======== PAGE EXCERPT

Wednesday, December 15, 2010

Matthew's Follow Up

Matthew's follow up with Dr. T was uneventful.  Matthew is healing well, and his swelling is greatly diminished. We've noticed the swelling going down day by day though it will probably be noticeable for another week.  Matthew's head will be scanned next week for his helmet, which will probably be fitted the first week of January.  He'll likely wear the helmet 23 hours a day for 2 months.

Matthew 8 days post surgery
Dr. T indicated that kids are usually out of sorts (clingy, not sleeping, poor eating, very fussy, etc) for often a month after surgery.  I was actually comforted by this... what we are experiencing isn't out of the ordinary and it is expected to pass in a few weeks.  We just have to power through a few more weeks.  It is like having a newborn (with separation anxiety) feel unbelievably blessed and so very tired, and just like that, that time has passed. 

I wish every doctor was like Dr T.  He's the smartest guy in the room, nice, perceptive, understanding, respectful, and unbelievably skilled.  I received 3 recommendations for him, only him, when we found about the craniosynostosis.  One from our pediatrician, one from a random mom who overheard me telling the occupational therapist about it, and finally the anesthesiology nurse from Matthew's heart cath at Texas Childrens.  Dr T is the THE guy...and I understand why!   I am so thankful for good doctors!!

================

» INSTRUCTIONS:
• A. In the blog post about Matthew's follow-up, how long will Matthew likely wear his helmet each day, and for how many months?
• B. From the blog post about Matthew's follow-up, output the passage starting at "Matthew's follow up with" and ending at "time has passed.".
• C. Go on with the blog post about Matthew's follow-up from where it stops.
The rows are separate material, not part of the blog post about Matthew's follow-up.

======== THE DATA

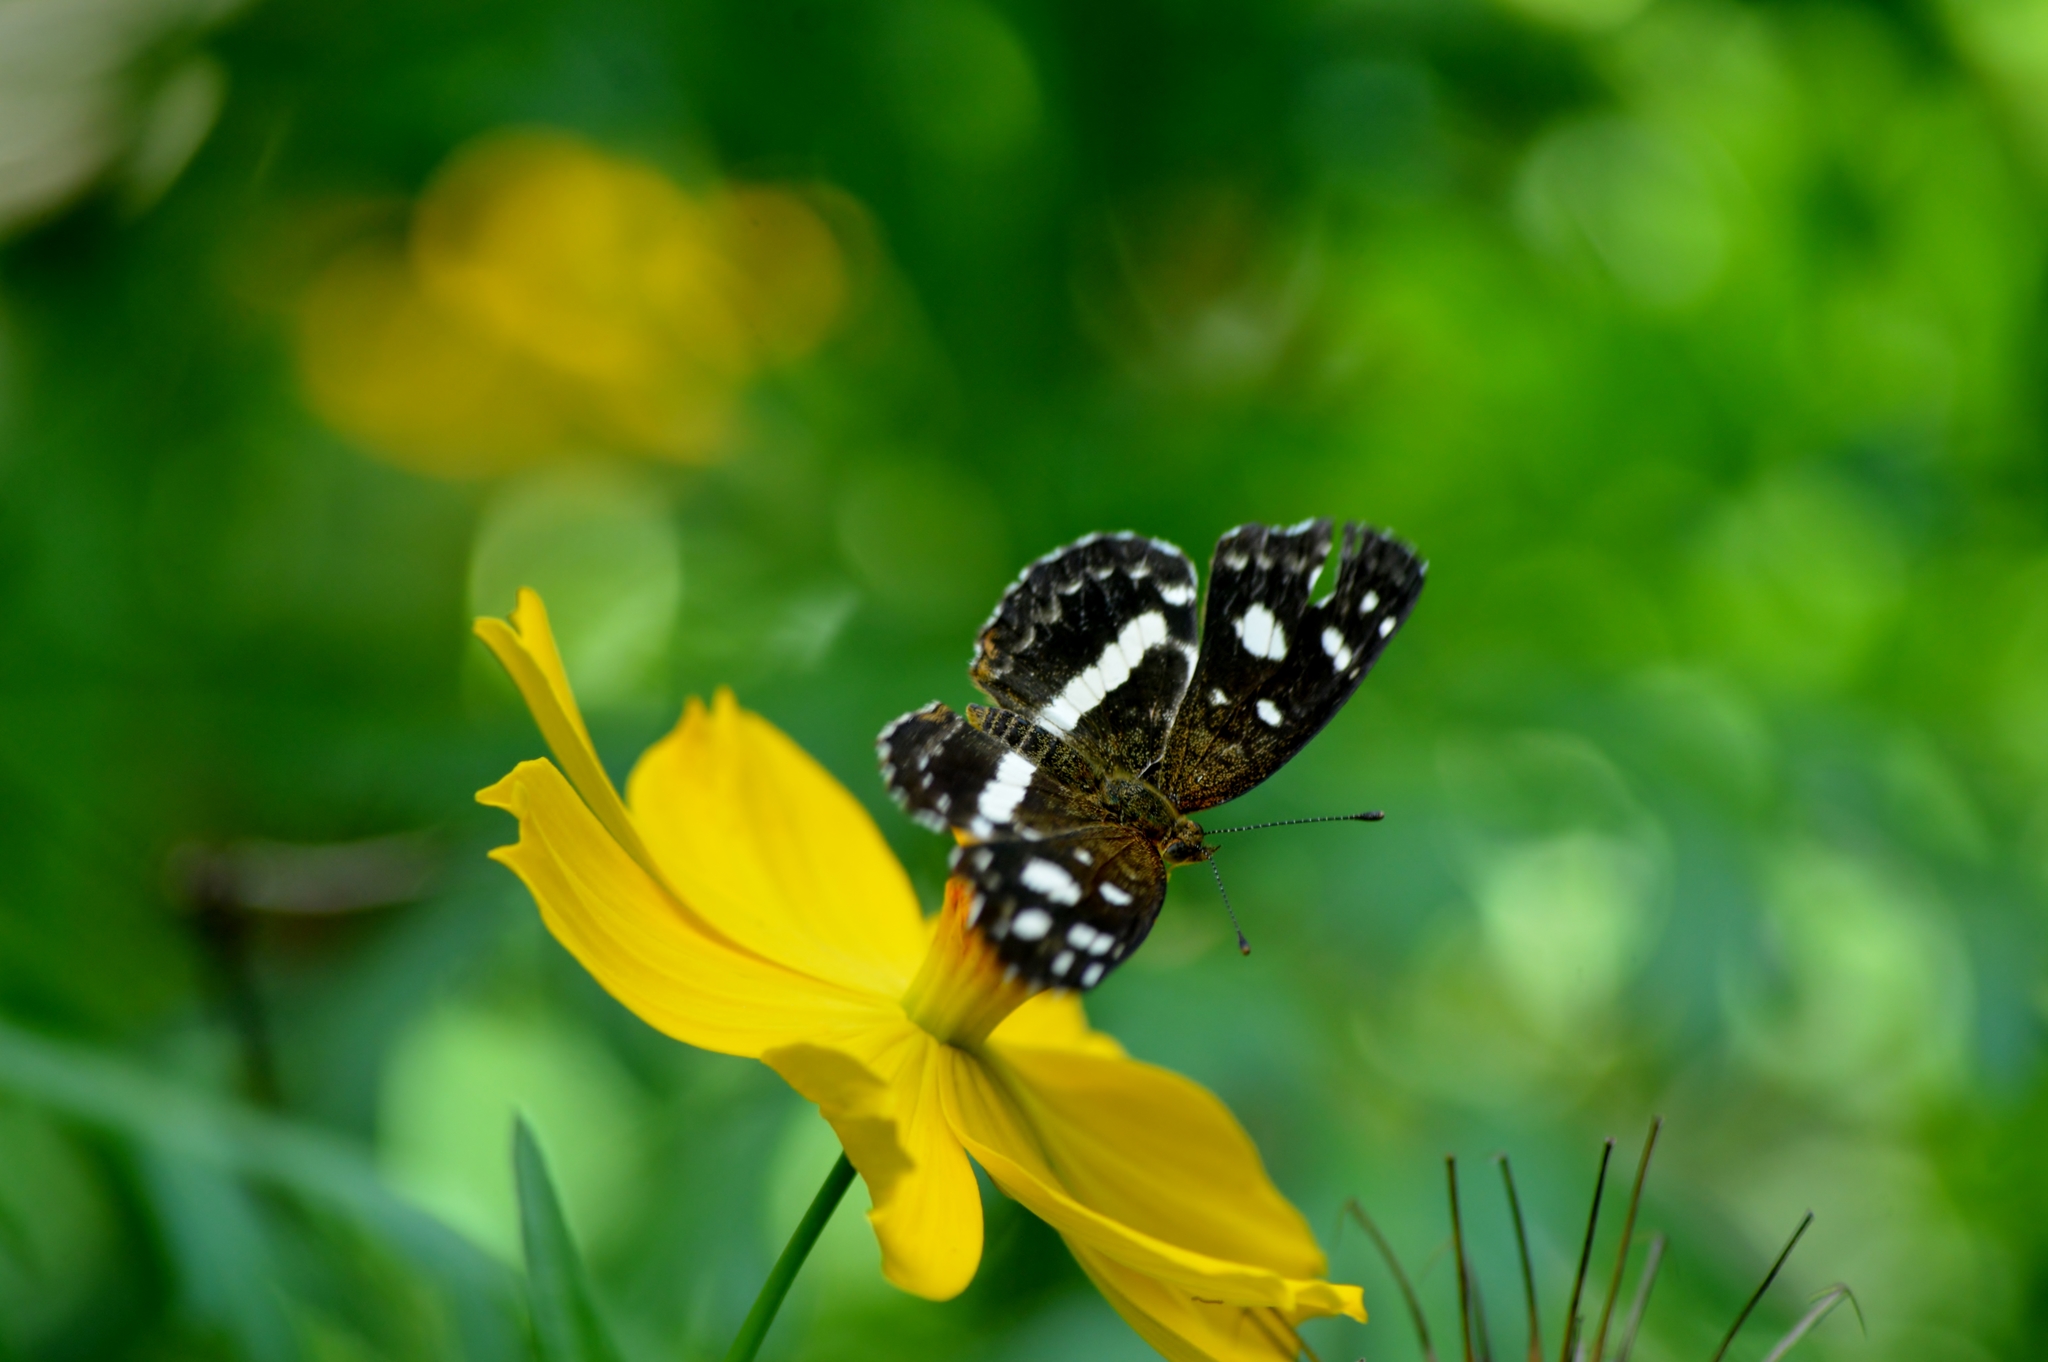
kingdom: Animalia
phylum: Arthropoda
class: Insecta
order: Lepidoptera
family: Nymphalidae
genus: Ortilia
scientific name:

================

» ANSWERS BELOW:
• A. 23 hours a day for 2 months.

• B.
Matthew's follow up with Dr. T was uneventful.  Matthew is healing well, and his swelling is greatly diminished. We've noticed the swelling going down day by day though it will probably be noticeable for another week.  Matthew's head will be scanned next week for his helmet, which will probably be fitted the first week of January.  He'll likely wear the helmet 23 hours a day for 2 months.

Matthew 8 days post surgery
Dr. T indicated that kids are usually out of sorts (clingy, not sleeping, poor eating, very fussy, etc) for often a month after surgery.  I was actually comforted by this... what we are experiencing isn't out of the ordinary and it is expected to pass in a few weeks.  We just have to power through a few more weeks.  It is like having a newborn (with separation anxiety) feel unbelievably blessed and so very tired, and just like that, that time has passed.

• C.
Tuesday, December 14, 2010

Alyssa Turns 5

Our big girl Alyssa turned 5 today! 

She has a wonderful day at school, celebrating with her friends and then came home to her requested dinner (mac & cheese w/broccoli), Granny, Granddad, Grandma, and cupcakes in ice cream cones.  Her Grandma even surprised her with matching outfits for her and her doll. 
The Hoy House tradition is giving 'experiences' for birthdays instead of gifts (aka stuff)*. For Alyssa's experience this year, we treated her to lunch at the American Girl Place in Chicago with her cousins and aunts and her American Girl doll (Julie).  It was a very girly good time with Aunt Susie, Aunt Carol, Grammy Karen, Rachel and Myranda!
*Note- Grandparents are exempt from this tradition, under the grandparents code 248, aka the grandparent's perogative.  That is why we have 2 Barbie's in our house!

Monday, December 13, 2010

1 Week Post Surgery

Matthew is doing remarkably well considering a week ago they were cutting out part of his skull!  The swelling on his scalp is gradually going down each day and he's quite active. 

The lasting negatives from the procedure are (1) his eating is even worse than before and (2) he isn't sleeping.  We had thought that the 2nd was due to the caffeine in the codine, but Matthew was weaned off of it yesterday and his sleep was still awful last night.  Maybe 1 and 2 are related.  Or it may be that he's just not comfortable laying down.  Whatever it is...something has to give-- soon. No sleep is starting to weigh on all of us. 

To add to the craziness in the house, Alyssa and Jackson have a serious case of holiday fever.  At least we hope that is it, because they are acting like they have lost their minds.  Maybe it is caused by the increased sugar from the holiday treats, or the anticipation of opening the gifts under the tree, who knows!  It is such the parental paradox that kids need you to be the most patient and consistent when you feel like being it the least. 

Today we are going to try a regimented feeding and pain management schedule for Matthew.  Hopefully that will help!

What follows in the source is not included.